CONSIGNE =
Répondez aux questions suivantes à partir du texte sur le fédéralisme.
1. Quels adjectifs le texte emploie-t-il pour qualifier le domaine de compétence des diversités socioculturelles ?
2. Selon le texte, quel est le mode de gestion de la République ?
3. De quels droits les entités territoriales sont-elles privées ?

EXTRAIT CHOISI =
^^^^
Le fédéralisme est marqué, tant du point de vue normatif qu’institutionnel, par le désir de protéger l’État et les diversités socioculturelles (groupes minoritaires). Il permet d’unir les diversités (collectivités territoriales, entités fédérées) dans un ordre commun (État fédéral) pour accroître leur solidarité tout en préservant leur autonomie, leur particularisme ou leur différence. Le fédéralisme garantit à la fois l’unité d’ensemble, la solidarité et l’autonomie effective des diversités socioculturelles dans leur domaine de compétence, qui est inaliénable, inviolable, définitif et qui ne peut être exercé par le pouvoir central, ni être révoqué par ce dernier de manière unilatérale.
Dans le fédéralisme, il y a unité au sommet (État fédéral), diversité et autonomie à la base (États fédérés) et participation des États fédérés au pouvoir constituant et législatif national (État fédéral). La République est unitaire, mais son mode de gestion est fédéral. Cette unité territoriale est garantie par la loi fondamentale qui s’impose à tous les citoyens et à toutes les composantes de l’État (Entités fédérées). Les entités territoriales (États fédérés) n’ont aucun droit de modifier leurs limites internes et ne disposent pas du droit de sécession.
^^^^
DOCUMENTS SOURCES =
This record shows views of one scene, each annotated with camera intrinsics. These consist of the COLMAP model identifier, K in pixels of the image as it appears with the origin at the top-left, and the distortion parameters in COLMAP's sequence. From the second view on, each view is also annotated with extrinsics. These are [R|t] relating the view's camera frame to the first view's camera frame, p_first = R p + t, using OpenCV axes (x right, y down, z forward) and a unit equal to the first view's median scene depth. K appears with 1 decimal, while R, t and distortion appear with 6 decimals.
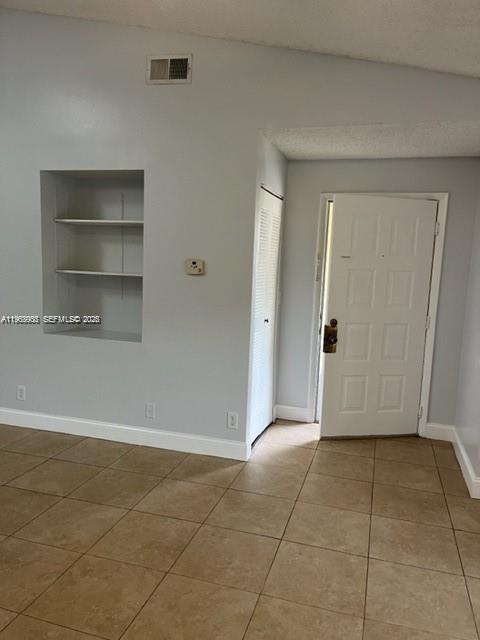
lens RADIAL K [[491.2, 0, 240.0], [0, 491.2, 320.0], [0, 0, 1]] dist [0.094409, -0.139917]
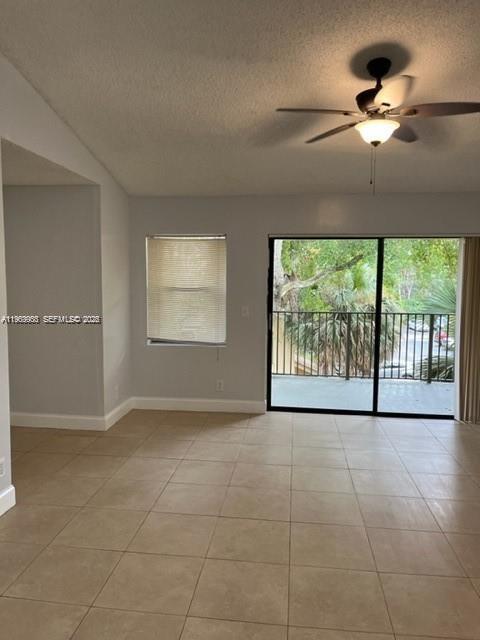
^^^^
CORRIGÉ =
1. Ce domaine est inaliénable, inviolable et définitif.
2. Son mode de gestion est fédéral, bien que la République soit unitaire.
3. Elles n'ont pas le droit de modifier leurs limites internes ni le droit de sécession.